Deep breaths, chin up and hugs from Janbeegee
Thanks for your reply, were you not very uncomfortable until surgery? Mine is 6.5cm and I have just had a sandwich for lunch and feel as though it was a five course meal. Nothing has been confirmed as to what it is yet, having a scan with the consultant on Friday maybe they will work out what it is or maybe have to wait longer, it's the not knowing thats stressing me out if I am honest. Clare
I know what you mean about being uncomfortable. I was on holiday the summer before my op and I could only eat really small portions. I then needed to go to the loo immediately, it was like I had food poisoning, chronic! I also hadn't realised how tired I was feeling,too. I had to stop and rest on a walk up a hill, feeling quite dizzy and drained. By the time I went in for my op I found it exhausting to climb the stairs. I thought it was just me needing to get fitter!
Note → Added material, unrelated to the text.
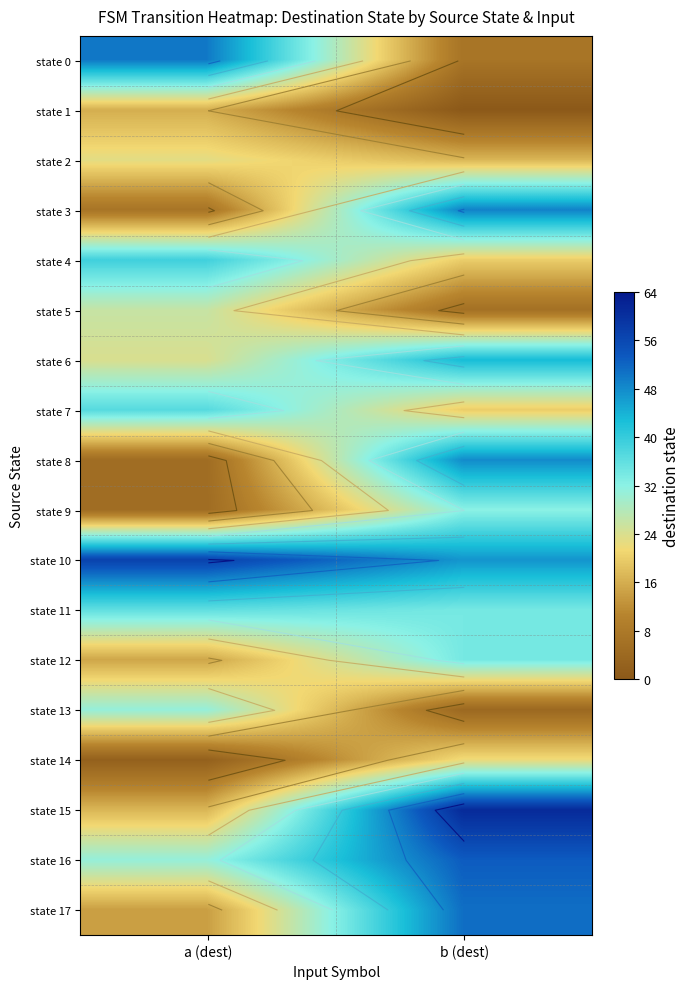

At which label is state 13 closest to 17?

b (dest)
Incidentally I walked a half-marathon last year for Ovacome, and now go to the gym three times a week, walk four to five miles once a week and do lots more activities! As well as getting into the white jeans, I got my energy back! You will too. Stay with it. The wait won't be too long now
Wendy xx
When I was diagnosed (Jan 2009), my surgeon said that the decision depends on the definition of the tumour/s. I was desperate to 'get the thing out of me', but he explained that it was very common to shrink the tumour first with chemo, and they would likely do that. He rang me as soon as he'd seen my scan - 2 tumours, big but clear - "I'm confident that I can get those out cleanly. Are you free next Tuesday?"
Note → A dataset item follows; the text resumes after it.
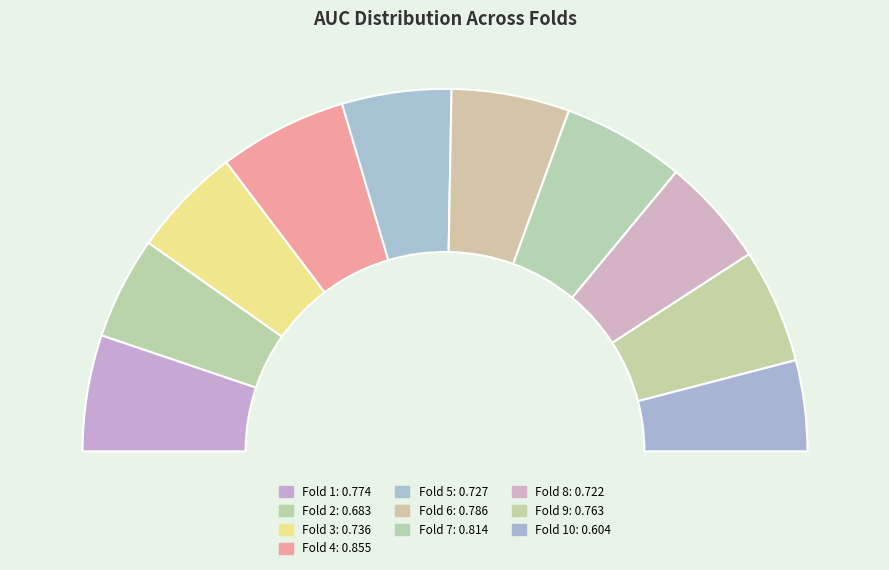

Does any single category account for the majority?

No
I felt (ironically) as if I'd won the lottery!! I am impatient, Clare, and wanted it all to be over and to be well again, but my surgeon quickly became someone I trusted with my life. He pulled no punches, was straightforward and open about the risks and prognosis, but was clearly able and willing to do what was necessary to get me through. I realised that it becomes a project in which, despite it being your body, you are only very tenuously in control, and have to let others (often people you'll hardly meet once) make the decisions, despite our society's crazy pretence that we are competent to give consent (which means we have to be given rather more information than might be comfortable!). It has been a fascinating experience, and one that has massively enriched my life!!
Isadora
Is it possible that if they operate too early it can cause the cancer to spread? I have been given the option of carboplatin and taxol or just carboplatin on its own. The oncologist I saw last week said that taxol will only provide an additional 2-3% benefit but would cause joint pain and hairloss. I was thinking I might not bother with the taxol but I'm being referred to Christies in Manchester so I will wait for a second opinion before making any final decisions.
In my case because the cancer is in the lining of my abdomen that there isn't a tumour to be removed but that surgery couldn't be ruled out at a later date and my ovaries were enlarged. I read my GP notes and my CA125 was 2144.
I've read that tumors can leak which is maybe why they do things they do. Fancy asking you to choose when they are the experts and should know what you will benefit from most. Maybe the second opinion will reveal something different. Good luck on the move xx
I disagree with you Clare I was grateful that they asked me and that i have some control over my treatment options. As long as they present me with the facts I'm happy to make a decision about my treatment
I can only speak from personal experience, sometimes there is no choice. I was Grade 3 phase 3 5 years ago and was lucky enough to have symptoms but was told I had to have radical hysterectomy and six months of chemo. Whilst I was still having treatment they changed to 3 sessions of chemo before op and then chemo after much like Wendydee says.